The Necessity of Entitlement Reform
The key conclusion of the new CBO report is that demographics will play a far more important role than excess cost growth in driving up entitlement spending over the next 25 years. The fact that excess cost growth ultimately overtakes demographics in importance is significant, but less relevant, since the impact of demographics threatens to overwhelm the budget long before that happens. This fact was obscured by the 2007 CBO report, which not only understated the impact of demographics on health-care spending, but prominently highlighted the projection results for the out years, when the contribution of demographics is smallest.
Focus a moment on the magnitude of the demographic challenge. Over the next 25 years, the aging of America alone will add 3.6 percent of GDP to federal spending— almost the equivalent of today’s entire domestic discretionary budget. Or look at the challenge another way.
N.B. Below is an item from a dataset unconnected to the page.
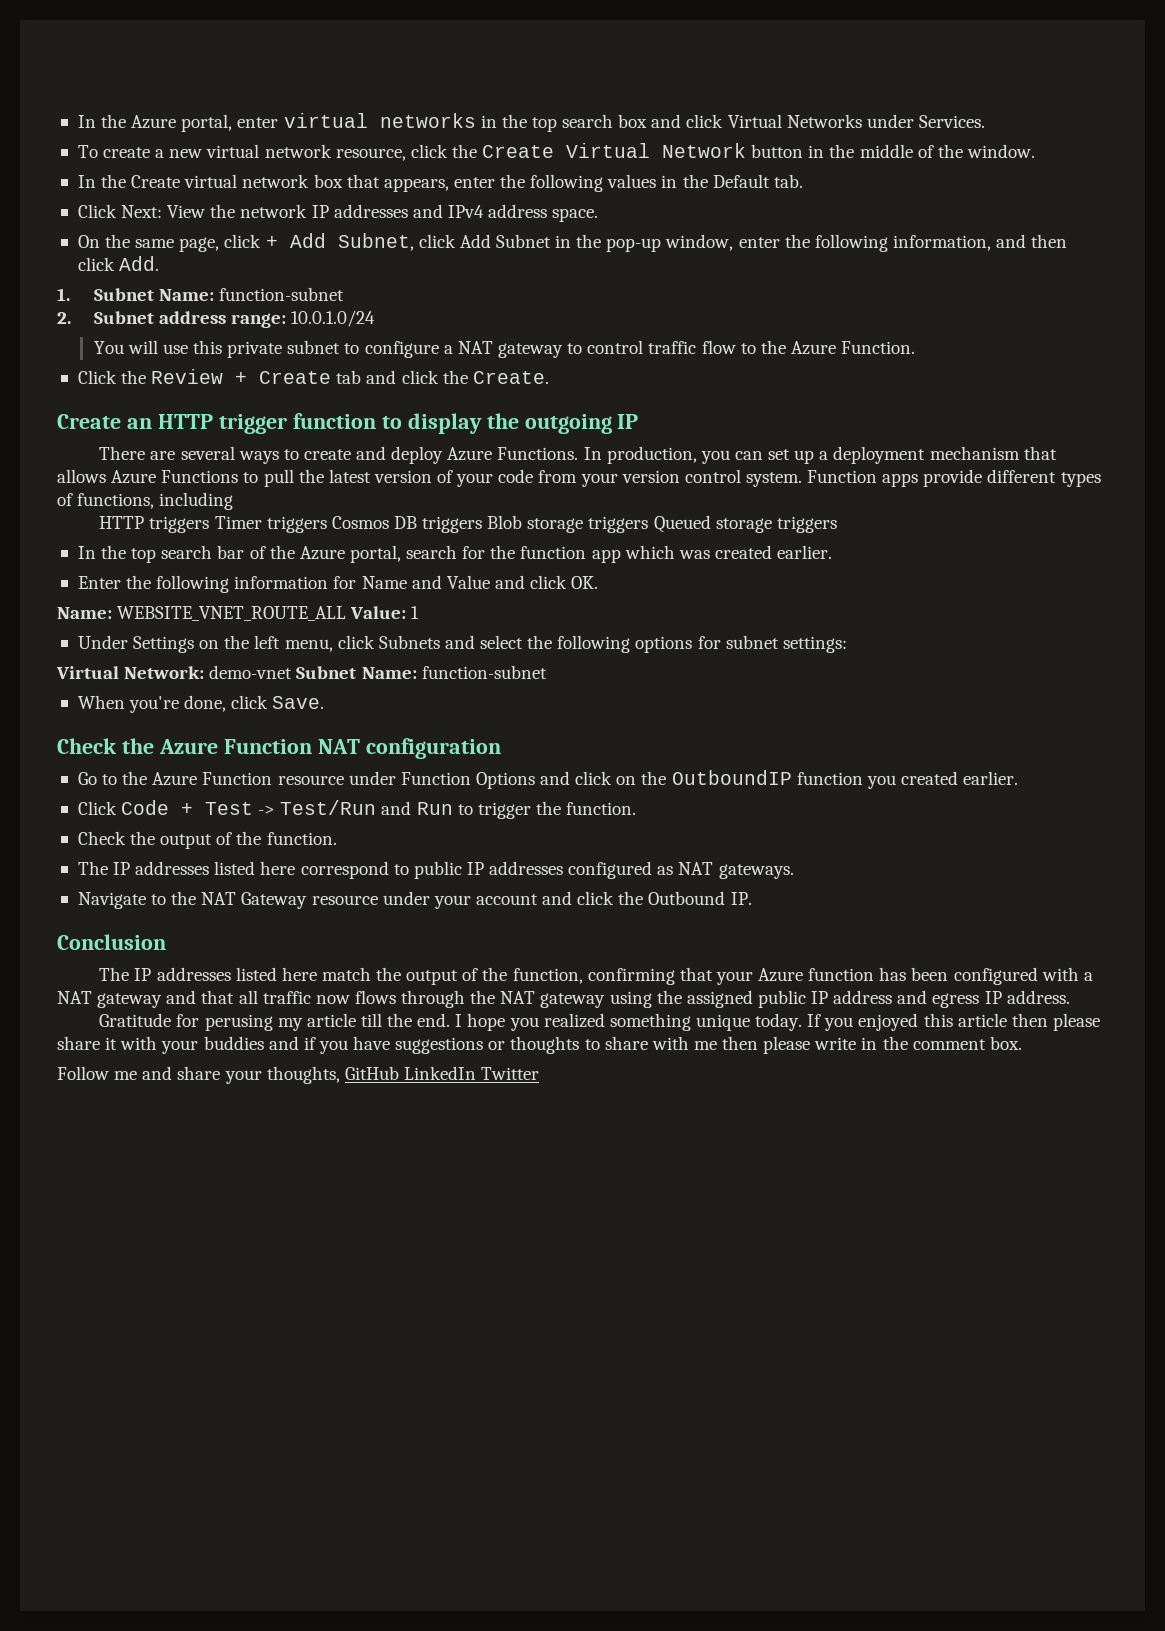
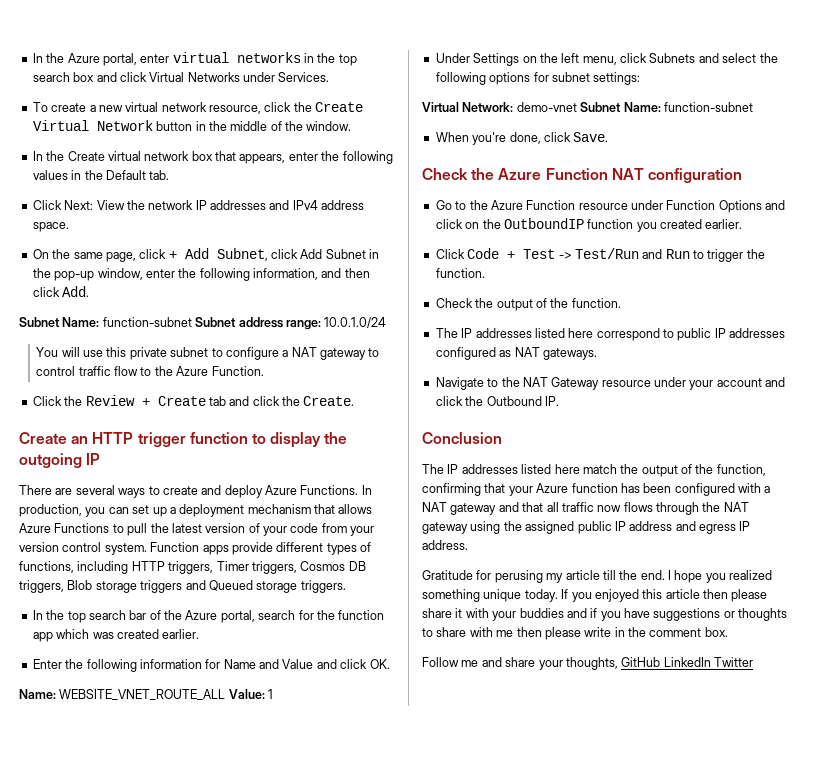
[57,287,344,301] [57,312,71,324] 1. Subnet Name: function-subnet // 2. -> [19,317,192,327] Subnet Name: function-subnet
[99,516,327,533] // HTTP triggers Timer triggers -> [131,561,297,574] HTTP triggers, Timer triggers,
[422,516,483,533] triggers -> [19,580,64,593] triggers,
(649, 524) none -> [185,580,206,590] and
[776,516,837,533] triggers -> [300,580,346,593] triggers.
Nearly half of the projected increase in the cost of Medicare and Medicaid between now and 2035 is due to demographicaging. This means that nearly half of the increase is needed simply to keep delivering the same level of care to each beneficiary, at each age, as we do today. As for Social Security, all of the projected increase is needed to deliver benefits that—due to the hike in the normal retirement age— will actually be less generous than today’s.
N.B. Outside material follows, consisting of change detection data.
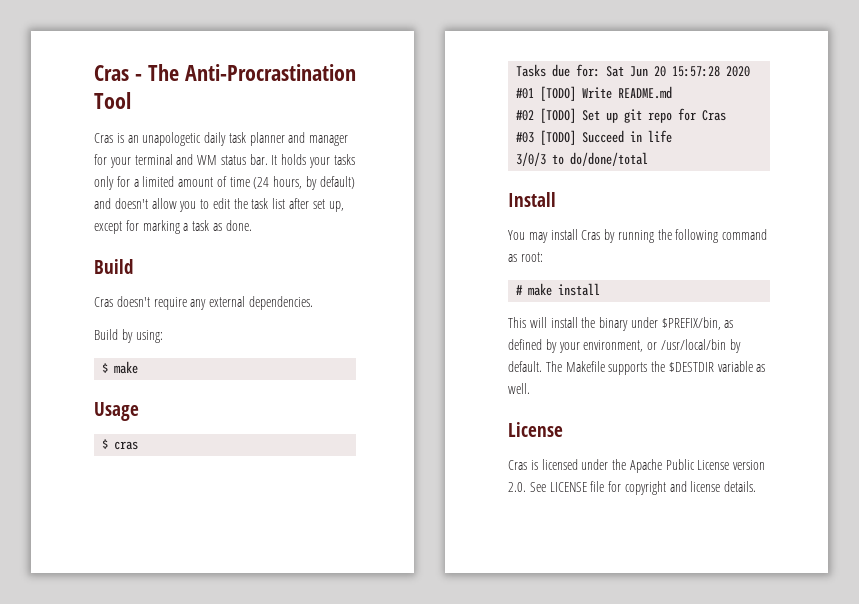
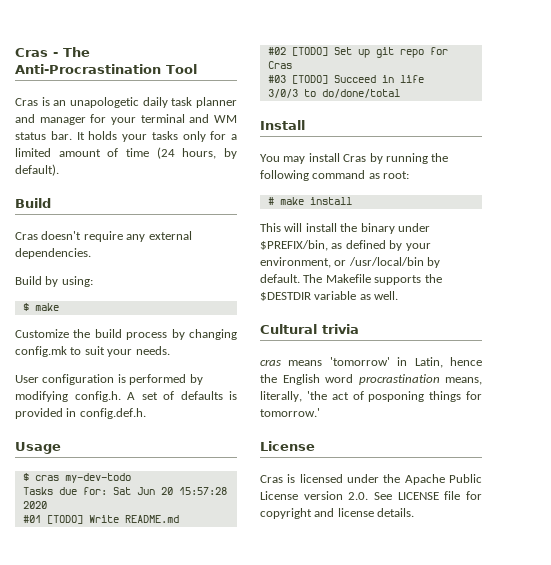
[319,176,355,189] [94,198,344,212] [94,220,252,234] default) and doesn't allow you to edit the task list after set up, except for marking a task as done. -> [15,164,59,176] default).
(139, 367) none -> [15,329,238,340] [15,346,170,357] [15,374,203,385] [15,391,237,402] [15,408,146,419] // Customize the build process by changing config.mk to suit your needs. // User configuration is performed by modifying config.h. A set of defaults is provided in config.def.h.
(139, 445) none -> [64,473,131,483] my-dev-todo
(530, 388) none -> [260,324,359,334] [260,357,482,368] [260,374,482,385] [260,391,482,402] [260,408,320,417] // Cultural trivia // cras means 'tomorrow' in Latin, hence the English word procrastination means, literally, 'the act of posponing things for tomorrow.'

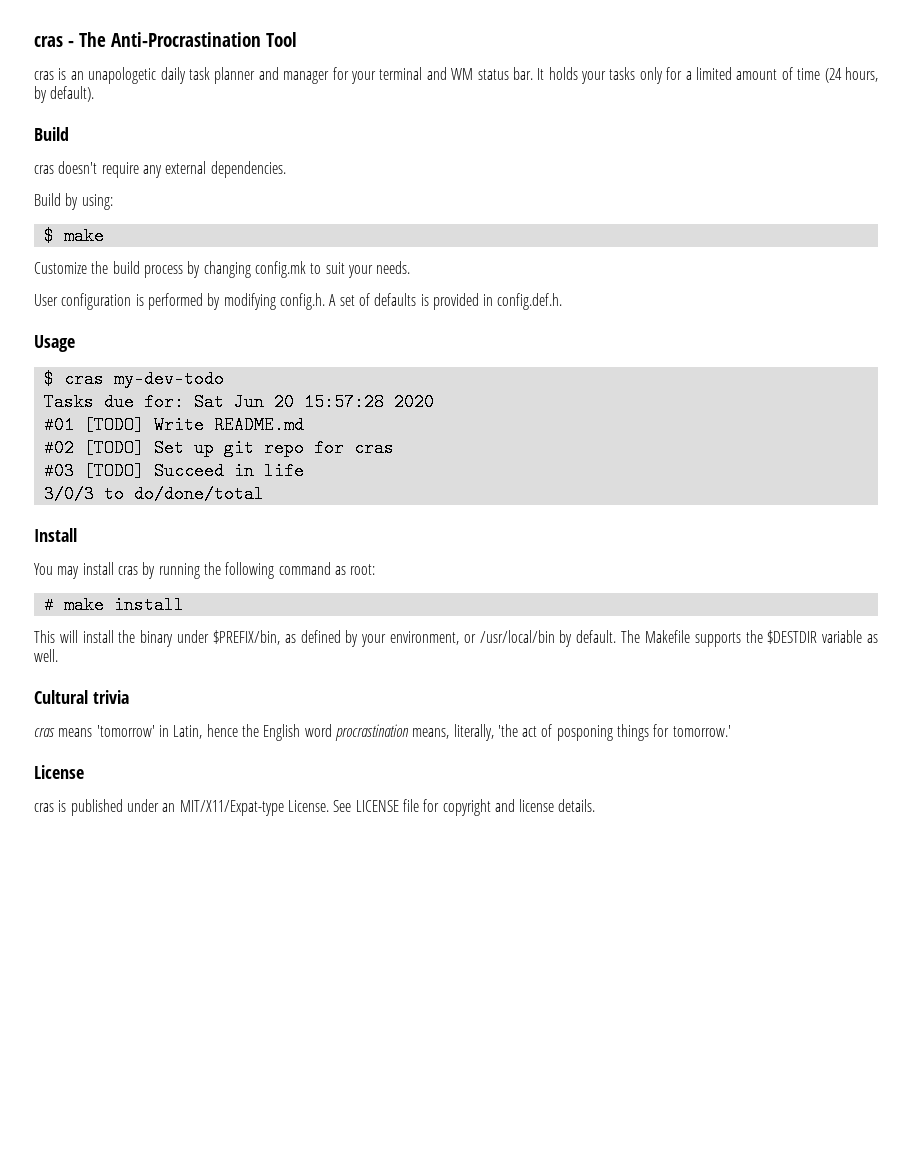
[15,48,48,57] Cras -> [34,36,63,47] cras
[15,98,38,106] Cras -> [34,71,54,80] cras
[15,232,38,240] Cras -> [34,165,54,174] cras
[267,61,292,69] Cras -> [353,439,394,457] cras
[343,154,367,162] Cras -> [117,566,138,575] cras
[260,474,482,485] [260,491,369,500] Cras is licensed under the Apache Public License version 2.0. -> [34,799,329,816] cras is published under an MIT/X11/Expat-type License.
The demographics themselves are set in stone over the next 25 years, since everyone who will become eligible for benefits is already alive and can be counted. The only way to reduce demographically driven spending growth is to change the terms of the current benefits deal—for instance, by raising eligibility ages, indexing benefits to life expectancy, or means-testing them. In other words, the only way is to enact a broad strategy of entitlement reform.
The Painful Prescription
None of this is to say that excess cost growth in Medicare and Medicaid is unimportant—or that it is impossible to design reforms capable of controlling it. But it is vital to understand that this growth is driven by forces nearly as
ineluctable as the demographics themselves. There are the ongoing advances in medical testing, screening, diagnostics, pharmaceuticals, and surgery that are pushing up the cost of the research, technology, and skilled labor underlying every medical visit. There is also the steady rise in the standard of “health” that Americans expect their doctors and hospitals to deliver, which now includes everything from good looks and good sex to a better mood and a better golf swing.
Yes, it is well documented that there is much waste in the U.S. health-care system. And yes, computerized medical records, outcomes research, and the enforcement of best-practice guidelines could surely eliminate some of it without sacrificing quality of care. But here too the CBO has recently sounded a cautionary note by pointing out that this savings is highly uncertain and, even if it materializes, will only kick in gradually over many decades.
“The painful prescription,” to borrow Brookings scholar Henry Aaron’s apt phrase, is inescapable. Reducing health costs substantially beneath current projections will require denying payment to some patients and some providers, whether directly or indirectly, for some services they would otherwise want. In the next issue we will look at what this means for health-care reform and why neither party is facing up to the truth.
* “Honey, I Shrunk the Demographics!” Facing Facts Quarterly, III.3 (December 2007).